Vietnamese cooking without spices is like wine without the grapes. It’s just not the real thing. This article will list all the main spices that give Vietnamese cuisine its hallmark spicy footprint and invite the newcomer into this particular eastern brand of cooking.
The good news is that one needn’t go much further than the local supermarket to find these spices.
The shallot is the most popular spice in Vietnamese cooking from yesteryear as well as today. It is petite and can be confused for a small onion, used for its sweet spicy kick and grown all year round. The cooking heat releases a sweetness from shallots that tends to round off the Vietnamese dish, fried for stir fries and crushed for stews and grilled dishes. The spice can be used fresh or frozen, but is useless when it is dried or forgotten outside of the refrigerator. Onions can be used as a substitute if shallots can’t be found at the supermarket. Onions may be more bitter than shallots, but they are also frequently used.
Garlic, the old trusty favourite. In Vietnam, garlic is used fried, raw and grilled in almost every dish. Since it compliments almost every ingredient and strongly seasons the rest, one can add it to stir fries, braised or grilled dishes, as well as stews and marinades. Raw garlic is used to make dips and salads. As they tend to have a sweeter taste, small fresh cloves are more often used than the larger ones.
Annatto seeds have an earthy and peppery flavour but are used mainly for the orange to red dye it produces during the cooking process. These ground up tiny seeds are normally used with vegetable and rice dishes.
Caramelized cane sugar gives a deeper, richer taste to sauces and marinades while lightly toasted or crushed peppercorns add some bite to stir fries and braised dishes. Cinnamon is another popular spice used in Vietnamese cuisine, especially in stews, soups and desserts and is used in all its forms; dried, ground or as folded sticks.
The ginger root is important as well as popular in Vietnam. It doubles as herb and spice, providing both flavour and health benefits to poultry and seafood dishes as a marinade. Ginger sooths diarrhea and warms the body and helps to keep a person healthy during winter times. This pungent spice can be used fresh or grilled for noodle, braised dishes and herbal teas as well.
Another similar looking spice to ginger with healing properties the Vietnamese use is turmeric.

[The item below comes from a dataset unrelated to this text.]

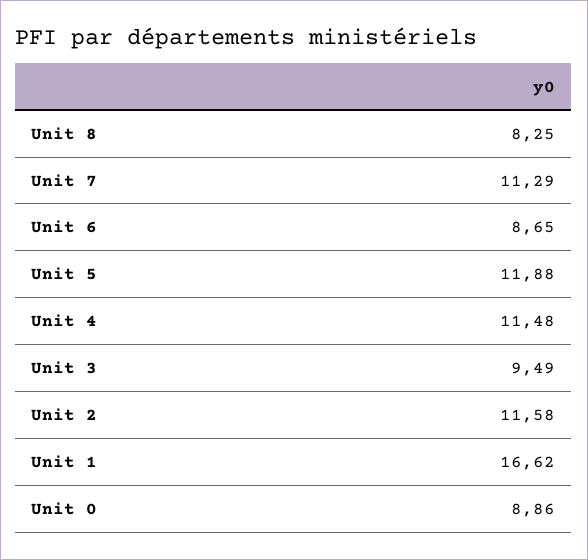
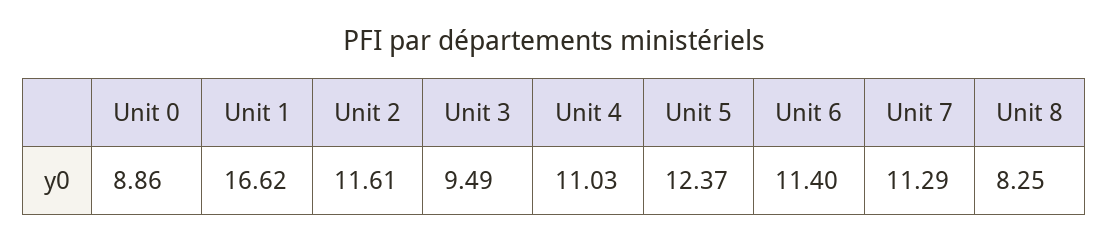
Unit 6: 8.65 -> 11.4
Unit 5: 11.88 -> 12.37
Unit 4: 11.48 -> 11.03
Unit 2: 11.58 -> 11.61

Its main use is as colour giving marinade, infusing ingredients with orange and a mild acidic flavour. It can cloud unwelcome smells of seafood that tends to be too ‘fishy’ and is one of the main spices blended together to create curry powder. Curry powder’s warm colour comes from turmeric. An old Vietnamese home remedy is to apply turmeric juice to torn skin for scar-free healing.
Stewed and grilled fish, even other fried seafoods, enjoy the touch of lemongrass and galangal. Both are used to season poultry, pork and broth dishes.
Star anise tastes like licorice and like their name suggests, appears in the shape of eight-pointed stars. Ground or used whole, this spice is as versatile as can be, rounding off sweet desserts as well hitting all the right notes in main courses and soups. Star anise is one of the ingredients in the country’s strong ‘five-spice’ powder. Cloves, fennel seeds, licorice and cinnamon complete the blend that gets added in moderate amounts to meat, stews and marinades.
Chilies appear to be a matter of personal taste and choice in Vietnam. Some like it, some don’t. Those who savour the bite that chilies can bring prefer the particularly hot bird’s-eye chilies when cooking or marinating ingredients. The spice can be used dried and whole, frozen or added as flakes.
Vietnamese spices are exceptional in the sense that they are unapologetically Eastern, their flare coming not only from flavour but also their beautiful shapes and shades. Genuine Vietnamese cooking may take some getting used to for the beginner but once accepted, it will be a lifelong love affair.